The next month I told H I wanted out. It really didn't have anything to do with MM. I was already unhappy and with H living 200 miles away, I realized how happy I was without him.

I have since fallen madly in love with MM! He is aware of my feelings and says that his are not the same for me. We only get to see each other about once a week. Sometimes less, every great once in a while, more. We e-mail and IM each other all day when he is at work. We are very close friends. We talk all the time and I feel I and do tell him everything. I personally think that he is love with me, even if he won't admit it. A friend at bowling approached me one night and asked if there had been anything between him and I. I asked her why she was asking. She said one night she noticed him sitting by himself and watching me. She said he had puppy dog eyes and love was written all over her face. She said she knew from the look that he was in love with me and that there was or had been something between us. She said she has seen that look numerous other times when he looks at me.

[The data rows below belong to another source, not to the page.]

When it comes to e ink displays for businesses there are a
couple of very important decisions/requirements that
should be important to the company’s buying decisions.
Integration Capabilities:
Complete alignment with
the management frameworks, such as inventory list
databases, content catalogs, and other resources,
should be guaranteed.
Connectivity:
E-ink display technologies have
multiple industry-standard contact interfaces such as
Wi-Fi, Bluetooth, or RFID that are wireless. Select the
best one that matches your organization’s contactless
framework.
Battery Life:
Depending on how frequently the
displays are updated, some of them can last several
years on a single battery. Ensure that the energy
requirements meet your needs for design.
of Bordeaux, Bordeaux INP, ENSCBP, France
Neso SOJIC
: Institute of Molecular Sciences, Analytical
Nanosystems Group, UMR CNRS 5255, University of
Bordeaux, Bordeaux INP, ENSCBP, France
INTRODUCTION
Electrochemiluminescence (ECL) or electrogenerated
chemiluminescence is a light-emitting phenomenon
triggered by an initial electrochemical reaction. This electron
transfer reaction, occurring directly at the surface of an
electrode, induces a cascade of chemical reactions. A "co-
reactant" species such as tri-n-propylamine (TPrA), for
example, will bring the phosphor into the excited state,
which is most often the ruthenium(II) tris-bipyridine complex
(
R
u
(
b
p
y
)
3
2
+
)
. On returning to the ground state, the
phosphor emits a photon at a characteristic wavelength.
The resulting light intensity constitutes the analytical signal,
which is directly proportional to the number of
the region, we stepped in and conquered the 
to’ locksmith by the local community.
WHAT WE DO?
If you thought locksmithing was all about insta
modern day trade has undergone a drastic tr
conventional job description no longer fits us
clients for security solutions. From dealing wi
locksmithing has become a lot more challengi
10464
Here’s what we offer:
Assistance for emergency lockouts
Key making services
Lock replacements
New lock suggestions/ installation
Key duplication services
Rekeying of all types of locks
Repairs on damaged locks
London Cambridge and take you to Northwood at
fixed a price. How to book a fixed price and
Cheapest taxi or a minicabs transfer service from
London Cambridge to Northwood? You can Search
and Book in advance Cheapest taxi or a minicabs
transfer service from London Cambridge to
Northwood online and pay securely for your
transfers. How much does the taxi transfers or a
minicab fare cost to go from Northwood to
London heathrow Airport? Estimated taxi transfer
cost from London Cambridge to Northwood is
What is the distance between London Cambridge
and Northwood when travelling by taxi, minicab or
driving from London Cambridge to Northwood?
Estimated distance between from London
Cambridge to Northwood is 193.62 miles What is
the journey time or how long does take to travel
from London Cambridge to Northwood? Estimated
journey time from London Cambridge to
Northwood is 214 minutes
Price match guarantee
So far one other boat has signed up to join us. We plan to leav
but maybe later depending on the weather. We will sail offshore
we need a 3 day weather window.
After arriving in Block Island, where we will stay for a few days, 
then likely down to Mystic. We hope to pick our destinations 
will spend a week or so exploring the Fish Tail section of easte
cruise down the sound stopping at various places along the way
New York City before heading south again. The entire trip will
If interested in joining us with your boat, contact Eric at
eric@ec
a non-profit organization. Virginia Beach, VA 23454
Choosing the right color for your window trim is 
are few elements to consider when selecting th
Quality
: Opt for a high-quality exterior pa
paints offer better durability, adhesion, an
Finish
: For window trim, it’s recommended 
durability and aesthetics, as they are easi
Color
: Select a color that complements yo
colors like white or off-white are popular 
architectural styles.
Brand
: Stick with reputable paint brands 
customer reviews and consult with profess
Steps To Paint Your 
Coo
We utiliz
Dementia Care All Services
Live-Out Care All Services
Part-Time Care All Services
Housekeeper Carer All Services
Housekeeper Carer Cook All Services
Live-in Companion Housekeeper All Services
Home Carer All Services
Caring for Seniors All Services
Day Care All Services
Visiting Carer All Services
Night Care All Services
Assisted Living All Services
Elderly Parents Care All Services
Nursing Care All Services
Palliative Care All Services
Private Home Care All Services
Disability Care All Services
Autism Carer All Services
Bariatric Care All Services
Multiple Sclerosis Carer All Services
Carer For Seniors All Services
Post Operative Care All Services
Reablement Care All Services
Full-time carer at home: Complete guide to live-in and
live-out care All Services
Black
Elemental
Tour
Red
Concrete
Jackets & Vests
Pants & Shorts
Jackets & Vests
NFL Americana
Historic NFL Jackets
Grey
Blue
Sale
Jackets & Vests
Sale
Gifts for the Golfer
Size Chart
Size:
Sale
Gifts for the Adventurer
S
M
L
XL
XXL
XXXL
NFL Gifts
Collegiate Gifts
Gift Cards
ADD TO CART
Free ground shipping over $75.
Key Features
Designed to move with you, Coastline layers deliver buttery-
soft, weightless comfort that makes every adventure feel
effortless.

In a nutshell, he claims to be happily married except for the lack of sex at home. I think he is just comfortable and is afraid to rock the boat. I'm just waiting to see what happens. I love him and I want to be able to show him that and I want for him to return my love. I have made vast progress, but I'm not there yet. I'm trying to take one step at a time and hope he realizes what he is missing and becomes mine one day. I try to be happy with what I can get for him and hope there will be more later.